DATASET EXTRACT>
___
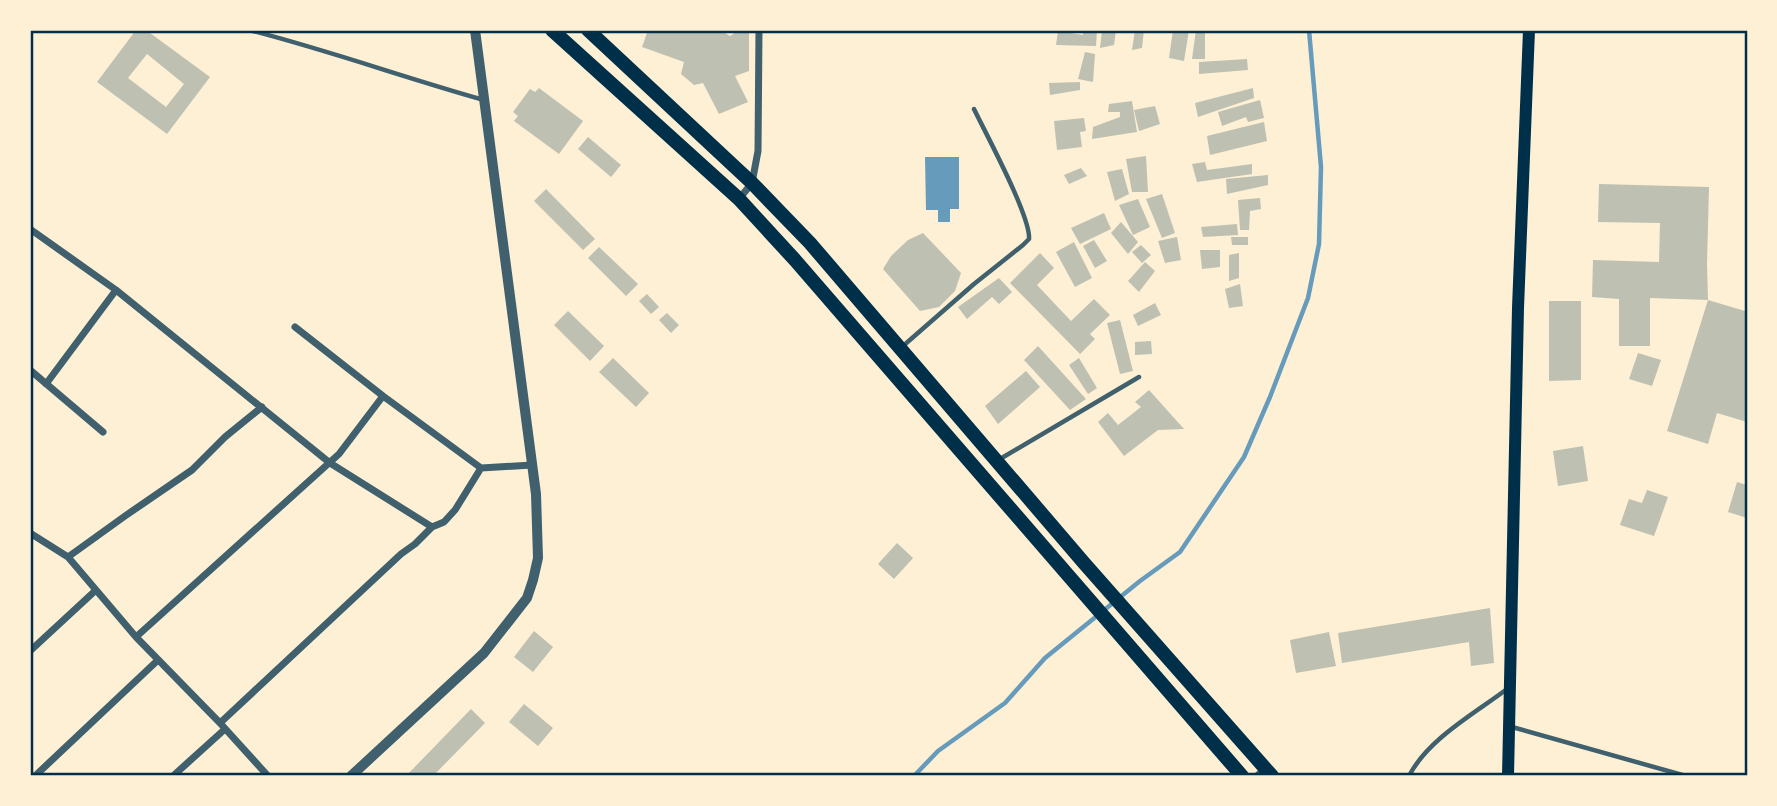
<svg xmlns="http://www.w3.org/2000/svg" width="1777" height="806" font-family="'Asap Condensed',sans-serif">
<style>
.water{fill:#669bbc}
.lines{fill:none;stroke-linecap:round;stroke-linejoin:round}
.stream{stroke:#669bbc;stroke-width:4.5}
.building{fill:#bec0b2;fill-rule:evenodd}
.service{stroke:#3f606c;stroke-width:4.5}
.minor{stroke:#3f606c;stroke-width:7}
.tertiary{stroke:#3f606c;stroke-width:10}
.primary{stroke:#003049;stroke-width:12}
.trunk{stroke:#003049;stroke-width:14}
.neatline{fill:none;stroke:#003049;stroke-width:2.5}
</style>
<rect width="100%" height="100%" fill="#fdf0d5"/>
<path class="water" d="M925,157H959V209H950V222H938V210H926Z"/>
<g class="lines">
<path class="stream" d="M914,776L938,751L1005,703L1045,658L1140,581L1180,552L1244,457L1270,397L1308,298L1319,244L1321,167L1309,30"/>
</g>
<path class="building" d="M136,30H146L210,77L167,134L97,82ZM147,54L184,84L166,107L128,78Z
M648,30H727L725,33L730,36L739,30H749V71L735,76L748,102L719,114L703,83L694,85L681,74L684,62L642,47Z
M1083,30H1097L1096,46L1056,45L1058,31L1083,35Z
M1102,30H1116L1114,45L1100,48Z
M1135,30H1144L1142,48L1132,50Z
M1173,30H1189L1184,61L1169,58Z
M1196,30L1205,32V59H1192Z
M1085,52L1095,54L1093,82L1078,79Z
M1247,59L1248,70L1199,74V62Z
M1080,82V90L1050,95L1049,83Z
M539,88L583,121L559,154L514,121L518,116L513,112L530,89L535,92Z
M1253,88L1254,98L1198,117L1195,103Z
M1260,100L1264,118L1248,122L1246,117L1222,126L1218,112Z
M1132,101L1137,132L1092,139L1093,127L1120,117V112H1108L1109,104Z
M1155,106L1160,124L1139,131L1134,110Z
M1084,118L1086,131L1080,132L1082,147L1057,150L1054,121Z
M1264,122L1267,141L1210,155L1207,136Z
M588,137L621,165L611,177L578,149Z
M1146,156L1148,192H1132L1126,159Z
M1205,162L1207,170L1252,164V174L1197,182L1192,164Z
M1081,168L1087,176L1069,184L1064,175Z
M1122,169L1129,194L1115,201L1107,172Z
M1268,175V185L1227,194L1226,179Z
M1599,184L1709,187L1707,263L1708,300L1745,311L1747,305V422L1717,413L1708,444L1667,431L1708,300L1650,298V346H1619V299L1592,297L1593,260L1659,262L1660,223L1598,222Z
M546,189L595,239L583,250L534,201Z
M1162,194L1175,233L1162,238L1146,199Z
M1260,198L1261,209L1250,211L1249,230H1240L1238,200Z
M1138,199L1150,227L1133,235L1119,205Z
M1104,213L1111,229L1080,244L1071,228Z
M1121,222L1138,242L1128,254L1111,233Z
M1237,224L1238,235L1203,237L1201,227Z
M923,233L961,273L955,291L939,307L920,311L883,269L891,256L908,240Z
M1177,237L1181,260L1165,263L1158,241Z
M1231,237H1248V245H1232Z
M1094,240L1107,261L1095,268L1083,246Z
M1074,242L1092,278L1075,287L1056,252Z
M1141,245L1151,255L1142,263L1132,252Z
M599,247L638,284L626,296L588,258Z
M1200,250H1220V267L1202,269Z
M1040,253L1054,268L1037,285L1071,321L1094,299L1110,315L1090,334L1095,339L1080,354L1010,283Z
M1239,253V278L1229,281V255Z
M1145,262L1155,271L1139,292L1128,281Z
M999,278L1012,292L999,304L992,297L967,319L958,307Z
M1240,284L1243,306L1229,308L1225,289Z
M647,294L659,307L651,314L639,301Z
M1549,301H1581V380L1549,381Z
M1155,303L1161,315L1138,326L1133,315Z
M568,311L604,346L590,361L554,325Z
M667,313L679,325L671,333L659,320Z
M1120,320L1133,371L1120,374L1107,323Z
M1151,341L1152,354L1135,355V342Z
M1038,346L1086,399L1070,410L1024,360Z
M1638,353L1661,360L1652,386L1629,379Z
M613,358L649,393L636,407L599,372Z
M1079,358L1097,388L1088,394L1069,365Z
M1026,371L1040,387L998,424L985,406Z
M1149,390L1184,429L1158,430L1124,456L1098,422L1108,413L1118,425L1141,407L1135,402Z
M1583,446L1588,481L1558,486L1553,451Z
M1737,482L1747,485V518L1728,512Z
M1647,490L1668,497L1654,536L1620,525L1629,499L1642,503Z
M897,543L913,558L894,579L878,564Z
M1490,608L1494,663L1471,666L1469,642L1342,663L1338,633Z
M534,631L553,647L533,672L514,657Z
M1329,632L1336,666L1296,673L1290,640Z
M524,704L553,728L538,746L509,722Z
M471,709L485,723L433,776H406Z"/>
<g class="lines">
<path class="service" d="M249,30C328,50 405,78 484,100
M903,346L974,284L1023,245L1029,239C1031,217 986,134 974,109
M1000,459L1139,377
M1512,727L1686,776
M1409,776C1428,739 1474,714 1507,689"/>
<path class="minor" d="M739,199L752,183L758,151L759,30
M30,229L116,290L330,463L432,527
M295,327L383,396L481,468L532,465
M30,370L103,432
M46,384L116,290
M30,533L68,557L136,637L220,723L268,776
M68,557L125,516L192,470L225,437L262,407
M136,637L339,454L383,396
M30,651L96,590
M220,723L401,554L415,544L432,527L444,522L455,510L481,468
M35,776L158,660
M173,776L225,729
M1257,776L1265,769"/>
<path class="tertiary" d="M351,776L484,653L527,598L533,580L538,558L536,494L475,30"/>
<path class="primary" d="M1508,776L1518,308L1529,30"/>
<path class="trunk" d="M552,30L739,199L795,260L1242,776
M588,30L752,183L810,243L1084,563L1272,776"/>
</g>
<rect width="1777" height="806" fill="none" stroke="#fdf0d5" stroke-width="63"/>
<rect x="32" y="32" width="1714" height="742" class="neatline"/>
</svg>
___
WORK ITEM>
An exact copy of the listing above, minus its pictures, is what is needed here.

YOUR SOLUTION>
<svg xmlns="http://www.w3.org/2000/svg" width="1777" height="806" font-family="'Asap Condensed',sans-serif">
<style>
.water{fill:#669bbc}
.lines{fill:none;stroke-linecap:round;stroke-linejoin:round}
.stream{stroke:#669bbc;stroke-width:4.5}
.building{fill:#bec0b2;fill-rule:evenodd}
.service{stroke:#3f606c;stroke-width:4.5}
.minor{stroke:#3f606c;stroke-width:7}
.tertiary{stroke:#3f606c;stroke-width:10}
.primary{stroke:#003049;stroke-width:12}
.trunk{stroke:#003049;stroke-width:14}
.neatline{fill:none;stroke:#003049;stroke-width:2.5}
</style>
<rect width="100%" height="100%" fill="#fdf0d5"/>
<path class="water" d="M925,157H959V209H950V222H938V210H926Z"/>
<g class="lines">
<path class="stream" d="M914,776L938,751L1005,703L1045,658L1140,581L1180,552L1244,457L1270,397L1308,298L1319,244L1321,167L1309,30"/>
</g>
<path class="building" d="M136,30H146L210,77L167,134L97,82ZM147,54L184,84L166,107L128,78Z
M648,30H727L725,33L730,36L739,30H749V71L735,76L748,102L719,114L703,83L694,85L681,74L684,62L642,47Z
M1083,30H1097L1096,46L1056,45L1058,31L1083,35Z
M1102,30H1116L1114,45L1100,48Z
M1135,30H1144L1142,48L1132,50Z
M1173,30H1189L1184,61L1169,58Z
M1196,30L1205,32V59H1192Z
M1085,52L1095,54L1093,82L1078,79Z
M1247,59L1248,70L1199,74V62Z
M1080,82V90L1050,95L1049,83Z
M539,88L583,121L559,154L514,121L518,116L513,112L530,89L535,92Z
M1253,88L1254,98L1198,117L1195,103Z
M1260,100L1264,118L1248,122L1246,117L1222,126L1218,112Z
M1132,101L1137,132L1092,139L1093,127L1120,117V112H1108L1109,104Z
M1155,106L1160,124L1139,131L1134,110Z
M1084,118L1086,131L1080,132L1082,147L1057,150L1054,121Z
M1264,122L1267,141L1210,155L1207,136Z
M588,137L621,165L611,177L578,149Z
M1146,156L1148,192H1132L1126,159Z
M1205,162L1207,170L1252,164V174L1197,182L1192,164Z
M1081,168L1087,176L1069,184L1064,175Z
M1122,169L1129,194L1115,201L1107,172Z
M1268,175V185L1227,194L1226,179Z
M1599,184L1709,187L1707,263L1708,300L1745,311L1747,305V422L1717,413L1708,444L1667,431L1708,300L1650,298V346H1619V299L1592,297L1593,260L1659,262L1660,223L1598,222Z
M546,189L595,239L583,250L534,201Z
M1162,194L1175,233L1162,238L1146,199Z
M1260,198L1261,209L1250,211L1249,230H1240L1238,200Z
M1138,199L1150,227L1133,235L1119,205Z
M1104,213L1111,229L1080,244L1071,228Z
M1121,222L1138,242L1128,254L1111,233Z
M1237,224L1238,235L1203,237L1201,227Z
M923,233L961,273L955,291L939,307L920,311L883,269L891,256L908,240Z
M1177,237L1181,260L1165,263L1158,241Z
M1231,237H1248V245H1232Z
M1094,240L1107,261L1095,268L1083,246Z
M1074,242L1092,278L1075,287L1056,252Z
M1141,245L1151,255L1142,263L1132,252Z
M599,247L638,284L626,296L588,258Z
M1200,250H1220V267L1202,269Z
M1040,253L1054,268L1037,285L1071,321L1094,299L1110,315L1090,334L1095,339L1080,354L1010,283Z
M1239,253V278L1229,281V255Z
M1145,262L1155,271L1139,292L1128,281Z
M999,278L1012,292L999,304L992,297L967,319L958,307Z
M1240,284L1243,306L1229,308L1225,289Z
M647,294L659,307L651,314L639,301Z
M1549,301H1581V380L1549,381Z
M1155,303L1161,315L1138,326L1133,315Z
M568,311L604,346L590,361L554,325Z
M667,313L679,325L671,333L659,320Z
M1120,320L1133,371L1120,374L1107,323Z
M1151,341L1152,354L1135,355V342Z
M1038,346L1086,399L1070,410L1024,360Z
M1638,353L1661,360L1652,386L1629,379Z
M613,358L649,393L636,407L599,372Z
M1079,358L1097,388L1088,394L1069,365Z
M1026,371L1040,387L998,424L985,406Z
M1149,390L1184,429L1158,430L1124,456L1098,422L1108,413L1118,425L1141,407L1135,402Z
M1583,446L1588,481L1558,486L1553,451Z
M1737,482L1747,485V518L1728,512Z
M1647,490L1668,497L1654,536L1620,525L1629,499L1642,503Z
M897,543L913,558L894,579L878,564Z
M1490,608L1494,663L1471,666L1469,642L1342,663L1338,633Z
M534,631L553,647L533,672L514,657Z
M1329,632L1336,666L1296,673L1290,640Z
M524,704L553,728L538,746L509,722Z
M471,709L485,723L433,776H406Z"/>
<g class="lines">
<path class="service" d="M249,30C328,50 405,78 484,100
M903,346L974,284L1023,245L1029,239C1031,217 986,134 974,109
M1000,459L1139,377
M1512,727L1686,776
M1409,776C1428,739 1474,714 1507,689"/>
<path class="minor" d="M739,199L752,183L758,151L759,30
M30,229L116,290L330,463L432,527
M295,327L383,396L481,468L532,465
M30,370L103,432
M46,384L116,290
M30,533L68,557L136,637L220,723L268,776
M68,557L125,516L192,470L225,437L262,407
M136,637L339,454L383,396
M30,651L96,590
M220,723L401,554L415,544L432,527L444,522L455,510L481,468
M35,776L158,660
M173,776L225,729
M1257,776L1265,769"/>
<path class="tertiary" d="M351,776L484,653L527,598L533,580L538,558L536,494L475,30"/>
<path class="primary" d="M1508,776L1518,308L1529,30"/>
<path class="trunk" d="M552,30L739,199L795,260L1242,776
M588,30L752,183L810,243L1084,563L1272,776"/>
</g>
<rect width="1777" height="806" fill="none" stroke="#fdf0d5" stroke-width="63"/>
<rect x="32" y="32" width="1714" height="742" class="neatline"/>
</svg>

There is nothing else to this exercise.